When one analyses various Sri Lankan duties and tariffs, he said they include the Customs imposed tariff, Export Development Board levies, value added tax, port and airport tax, Nation Building Tax, cargo handling changes, agent commissions, all of this could add up to more than 100 per cent of the cost plus insurance and plus CIF value, etc.

Prof. Abeyratne pointed out that the US Embassy has received complaints from US exporters regarding these prohibitive tariffs. Sri Lanka receives GSP concessions from these countries and that is how they look at Sri Lanka’s trade regime. “These are important things to bear in mind – the way others look at our economy.”

He said: “On the way how others look at our economy. I want to highlight few more things and what should be done.”

He said that on challenges and opportunities more things have to be done at home and not outside. He said that even FTA’s should come and there is no disagreement on that. On FTA’s – bilateral or multilateral – if there is no fairly open and conducive trade regime even the FTAs would not bring about the anticipated positive outcomes, he added.

He said that all these things taken together there should be a policy reform, a reform process. To expand the local and international market there should be a couple of things that has to be done, pertaining to policy, political and investment, he said.

Prof.Abeyratne said: “Otherwise open the economy, liberalise the economy and have a fairly open liberalised trade regime. However (despite these changes) if the investors do not have that confidence to come and put money in to our economy then it is not going to work.”

Stressing on opportunities, he said that internally there were opportunities that Sri Lanka had lost after the end of the war.

“Then also in 2015 there (was a) great political opportunity we had by joining the two dominant political parties together and I thought that would be an opportunity – the opportunity Sri Lanka would never have had throughout the post-independent history.”
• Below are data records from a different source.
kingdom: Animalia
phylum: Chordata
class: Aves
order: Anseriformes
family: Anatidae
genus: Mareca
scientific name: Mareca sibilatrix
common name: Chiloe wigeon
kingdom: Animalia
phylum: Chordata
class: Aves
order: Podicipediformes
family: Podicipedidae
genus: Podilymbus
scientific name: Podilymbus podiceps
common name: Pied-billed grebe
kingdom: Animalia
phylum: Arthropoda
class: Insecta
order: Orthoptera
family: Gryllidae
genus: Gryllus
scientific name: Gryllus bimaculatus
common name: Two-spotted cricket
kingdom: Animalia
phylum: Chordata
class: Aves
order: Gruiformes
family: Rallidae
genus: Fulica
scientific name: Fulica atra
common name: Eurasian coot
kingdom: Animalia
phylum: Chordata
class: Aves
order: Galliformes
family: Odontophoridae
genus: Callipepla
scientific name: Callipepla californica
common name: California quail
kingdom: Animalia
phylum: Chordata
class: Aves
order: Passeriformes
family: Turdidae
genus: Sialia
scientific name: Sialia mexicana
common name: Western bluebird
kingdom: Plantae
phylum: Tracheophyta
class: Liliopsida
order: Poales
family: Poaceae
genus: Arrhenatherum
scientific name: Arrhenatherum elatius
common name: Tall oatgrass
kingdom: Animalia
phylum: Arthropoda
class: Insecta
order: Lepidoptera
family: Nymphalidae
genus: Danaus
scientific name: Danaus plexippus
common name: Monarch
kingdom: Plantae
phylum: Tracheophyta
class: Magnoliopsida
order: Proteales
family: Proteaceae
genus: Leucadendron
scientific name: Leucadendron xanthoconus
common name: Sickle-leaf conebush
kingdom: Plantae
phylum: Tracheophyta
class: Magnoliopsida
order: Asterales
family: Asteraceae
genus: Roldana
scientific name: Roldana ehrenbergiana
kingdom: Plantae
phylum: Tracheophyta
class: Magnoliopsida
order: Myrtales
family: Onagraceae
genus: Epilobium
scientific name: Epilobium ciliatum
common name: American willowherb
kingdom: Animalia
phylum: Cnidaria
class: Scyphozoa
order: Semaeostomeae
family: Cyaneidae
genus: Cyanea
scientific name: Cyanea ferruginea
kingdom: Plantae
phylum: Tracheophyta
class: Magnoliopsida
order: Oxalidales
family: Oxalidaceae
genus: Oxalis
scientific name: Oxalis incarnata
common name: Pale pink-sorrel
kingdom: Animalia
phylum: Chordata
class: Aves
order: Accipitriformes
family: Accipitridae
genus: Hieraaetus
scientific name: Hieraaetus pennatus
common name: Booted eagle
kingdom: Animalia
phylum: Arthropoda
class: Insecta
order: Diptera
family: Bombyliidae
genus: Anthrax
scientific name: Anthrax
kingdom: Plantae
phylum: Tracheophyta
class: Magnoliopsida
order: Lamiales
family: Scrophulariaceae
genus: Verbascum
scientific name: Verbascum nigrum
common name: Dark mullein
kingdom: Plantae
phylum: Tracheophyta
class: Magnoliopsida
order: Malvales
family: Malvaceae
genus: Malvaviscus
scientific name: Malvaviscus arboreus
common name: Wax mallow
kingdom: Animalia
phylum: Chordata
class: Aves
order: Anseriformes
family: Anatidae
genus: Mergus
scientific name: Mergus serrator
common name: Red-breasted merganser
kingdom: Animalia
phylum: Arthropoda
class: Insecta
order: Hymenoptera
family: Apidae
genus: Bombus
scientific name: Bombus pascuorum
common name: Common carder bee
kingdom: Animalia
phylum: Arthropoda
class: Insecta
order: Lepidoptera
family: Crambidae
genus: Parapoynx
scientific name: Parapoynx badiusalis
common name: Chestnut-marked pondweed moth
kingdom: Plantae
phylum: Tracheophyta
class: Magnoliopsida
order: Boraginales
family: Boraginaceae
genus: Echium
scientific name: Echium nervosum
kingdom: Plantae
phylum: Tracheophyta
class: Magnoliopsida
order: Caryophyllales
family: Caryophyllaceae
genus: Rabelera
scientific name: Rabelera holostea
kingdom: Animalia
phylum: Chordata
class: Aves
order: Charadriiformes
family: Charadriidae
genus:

He said that looking at the external environment they have seen exponential growth of capital outflows of the world during the last 20 years or so and there are reasons that today an average of about US$1.5 trillion flows out particularly from advanced countries’ capital outflows.

The welcome address was made by Dr. Ganeshan Wignaraja, Executive Director and the Chair of the Global Economy Programme, LKI. Dr. Amitendu Palit, Institute of South Asian Studies Singapore made a video conference presentation while Ms. Elizabeth Ward, Department of Foreign Affairs and Trade Australia also made a presentation.